WORK INSTRUCTIONS: Output every record word for word, minus the pictures.

TASK INPUTS:
^^^^^^^^

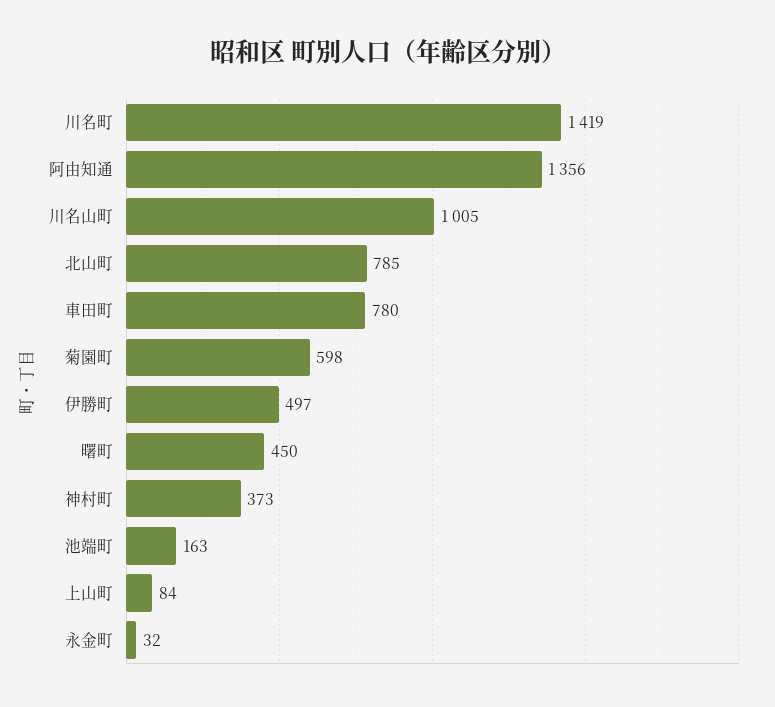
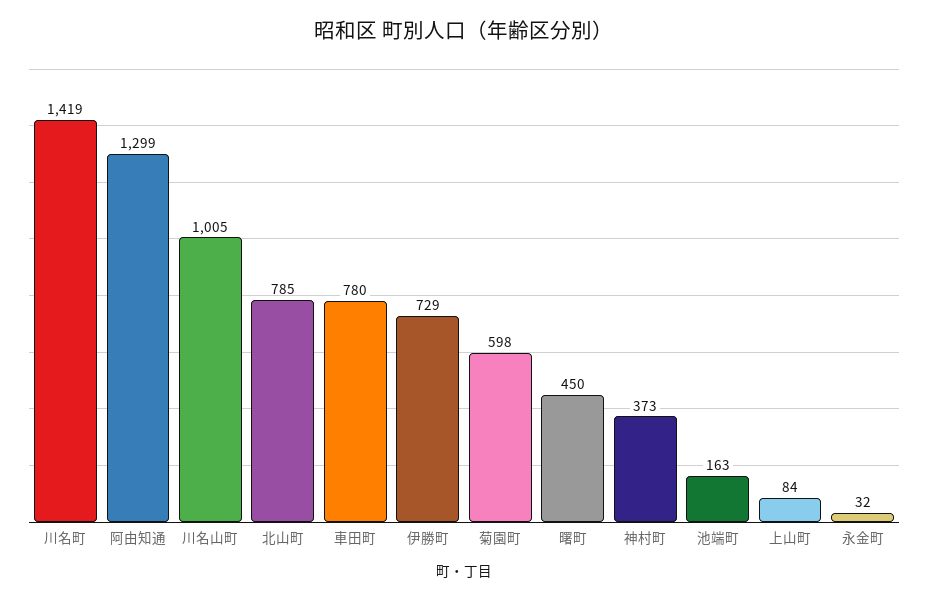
  {
    "川名町": 1419,
-   "阿由知通": 1356,
+   "阿由知通": 1299,
    "川名山町": 1005,
    "北山町": 785,
    "車田町": 780,
    "菊園町": 598,
-   "伊勝町": 497,
+   "伊勝町": 729,
    "曙町": 450,
    "神村町": 373,
    "池端町": 163,
    "上山町": 84,
    "永金町": 32
  }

^^^^^^^^

EXERCISE RESPONSE:
  {
    "川名町": 1419,
-   "阿由知通": 1356,
+   "阿由知通": 1299,
    "川名山町": 1005,
    "北山町": 785,
    "車田町": 780,
    "菊園町": 598,
-   "伊勝町": 497,
+   "伊勝町": 729,
    "曙町": 450,
    "神村町": 373,
    "池端町": 163,
    "上山町": 84,
    "永金町": 32
  }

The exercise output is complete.